Iran: GOTO 1979, Restart

The unreasoning hostility and animosity of the West towards Iran has been going on for so long now that it has become almost a permanent feature of the international landscape. Most of the diplomats, journalists and pundits who take an interest in it hadn’t even started their careers at the time of the 1979 revolution: some weren’t even born then. Most, I suspect, would have to make an effort to remember that things had once been otherwise.

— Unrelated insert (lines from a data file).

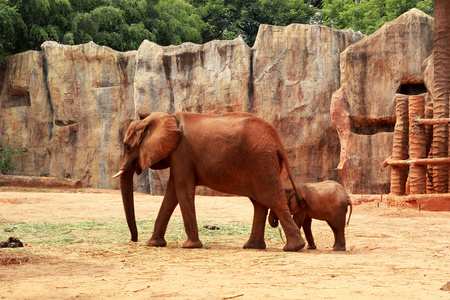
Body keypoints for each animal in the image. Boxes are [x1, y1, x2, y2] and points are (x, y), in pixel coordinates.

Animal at [114, 111, 308, 252]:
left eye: (127, 147)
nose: (134, 239)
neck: (166, 117)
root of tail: (278, 142)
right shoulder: (178, 155)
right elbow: (172, 194)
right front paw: (153, 244)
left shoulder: (182, 153)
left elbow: (183, 190)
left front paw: (190, 247)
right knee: (259, 203)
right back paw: (253, 247)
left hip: (261, 162)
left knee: (271, 199)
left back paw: (293, 248)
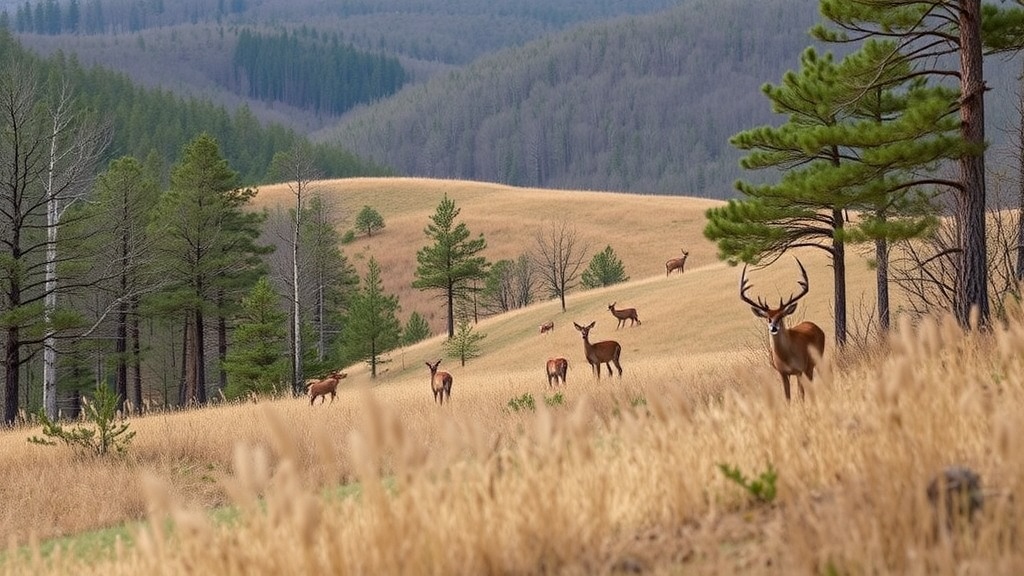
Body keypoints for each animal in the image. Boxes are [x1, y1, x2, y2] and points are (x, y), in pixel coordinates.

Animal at [739, 258, 826, 402]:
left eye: (781, 316)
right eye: (768, 318)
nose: (773, 327)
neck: (787, 357)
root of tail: (814, 325)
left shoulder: (799, 369)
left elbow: (801, 395)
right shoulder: (782, 372)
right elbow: (787, 398)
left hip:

But of course they were otherwise, once. Before 1979, Iran was the linchpin of western strategy in the Middle East, a rapidly modernising state presided over by a firm but wise ruler, a reliable friend of the West, a massive market for arms and sophisticated western goods and the military strong-man of the region. All that disappeared in a few months, to the astonishment of the punditocracy of the day. What made it worse was that the West actually back the Islamists to take over, against the allegedly “Communist” Mujihadeen E Khalq, who might have created a secular, modern, Iran had they won. The West has been in a monumental sulk ever since.

And so began the apparently endless campaign to bring the Iranian regime down, a campaign which long ago left any semblance of logic or coherence behind it, and became a kind of Frankenstein’s monster which stumbles on year by year because it’s too embarrassing to stop it. From efforts at physically overthrowing the regime, to promoting war with Iraq in which a million died, to economic sanctions, and fake anger about a nuclear weapon programme which even the Americans admit doesn’t exist, it’s staggered from one expedient to the next. It’s all turned out horribly badly. Iraq failed to won the war in spite of massive western assistance, and eventually Saddam Hussein himself had to be destroyed, in a war which was supposed to ultimately lead to Tehran, but which led instead to a Shia-dominated Iraq, and a Iraq-Iran alliance never before seen in history. Meanwhile, the core group of Iran-haters (the Americans, British, French and Germans and assorted Arab absolute monarchies) was becoming smaller and more isolated by the year. And Iran is still there, a major regional power with good relations with Russia and China, an important oil exporter and a key actor in Lebanon and Syria. It’s enough to drive the West to screaming hysteria, which is exactly what it has done.

But how do you turn off a hate campaign that’s lasted 35 years? It seems fairly clear that the West is now essentially going through the motions, and that it’s been quietly decided that the Iranian regime will just have to be lived with. Even so, such a violent change can’t be made overnight, or even the media might notice. So what we’re seeing now is a deliberate attempt to pretend that it’s the Iranians who have changed, that the election of Rouhani marks some kind of turning point. It’s significant that he’s not being subjected to the same character assassination as his predecessor was, and this suggests that, at long last, the West has decided to acknowledge that the Islamic regime is here to stay. It only took them thirty-five years.